# What you should do
Work out how many lines of the data contain "subtitle" and reply with that number alone.

[Page layout parsing data]
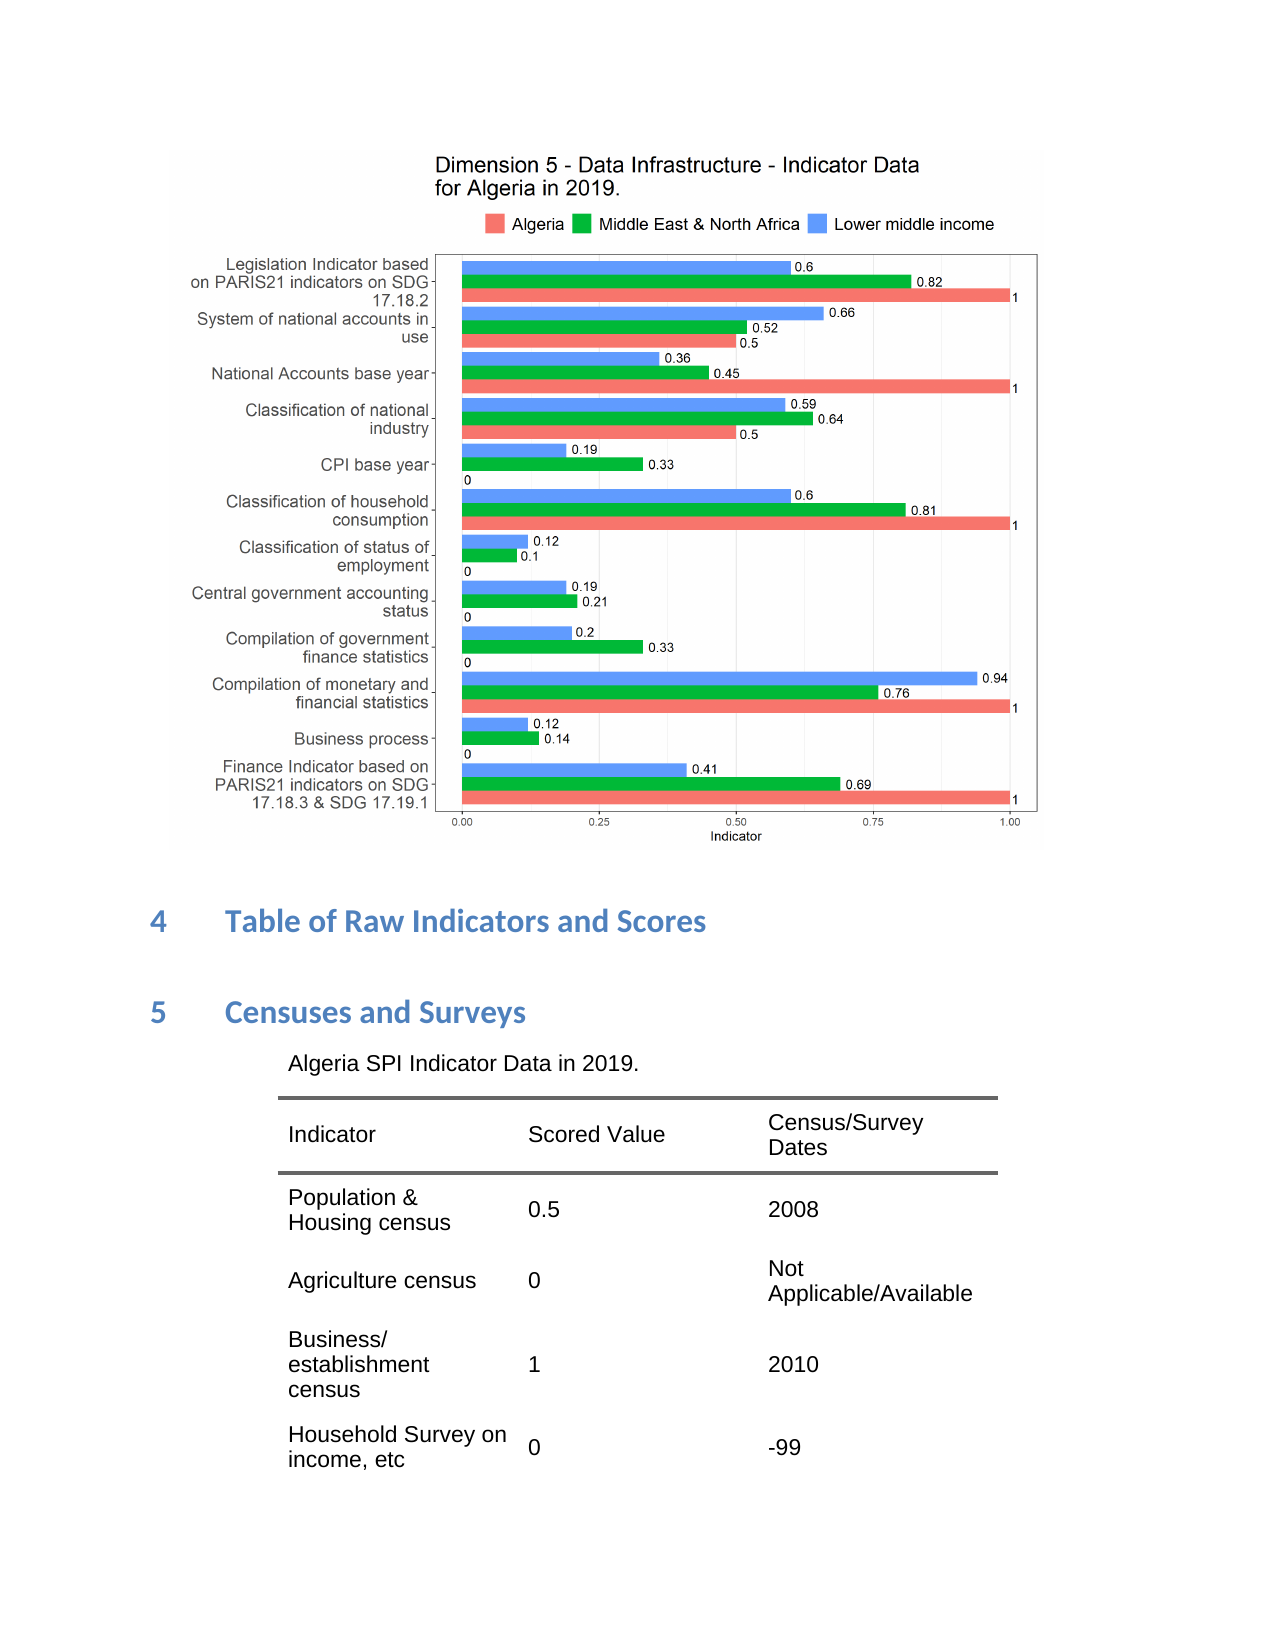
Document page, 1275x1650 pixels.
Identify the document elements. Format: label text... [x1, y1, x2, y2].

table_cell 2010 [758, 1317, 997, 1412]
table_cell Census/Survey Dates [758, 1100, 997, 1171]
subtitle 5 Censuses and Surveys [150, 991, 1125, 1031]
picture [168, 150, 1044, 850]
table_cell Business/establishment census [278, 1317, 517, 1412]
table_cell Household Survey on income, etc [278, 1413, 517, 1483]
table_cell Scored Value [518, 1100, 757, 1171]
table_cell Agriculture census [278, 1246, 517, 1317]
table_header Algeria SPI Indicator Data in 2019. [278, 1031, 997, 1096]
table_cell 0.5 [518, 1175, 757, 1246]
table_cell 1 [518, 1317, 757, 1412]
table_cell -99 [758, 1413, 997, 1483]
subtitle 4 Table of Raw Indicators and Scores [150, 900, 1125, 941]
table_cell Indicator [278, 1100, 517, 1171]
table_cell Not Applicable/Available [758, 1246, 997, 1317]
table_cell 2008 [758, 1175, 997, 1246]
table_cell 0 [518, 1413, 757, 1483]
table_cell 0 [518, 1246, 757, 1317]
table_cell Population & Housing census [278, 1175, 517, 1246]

# Answer to this exercise
2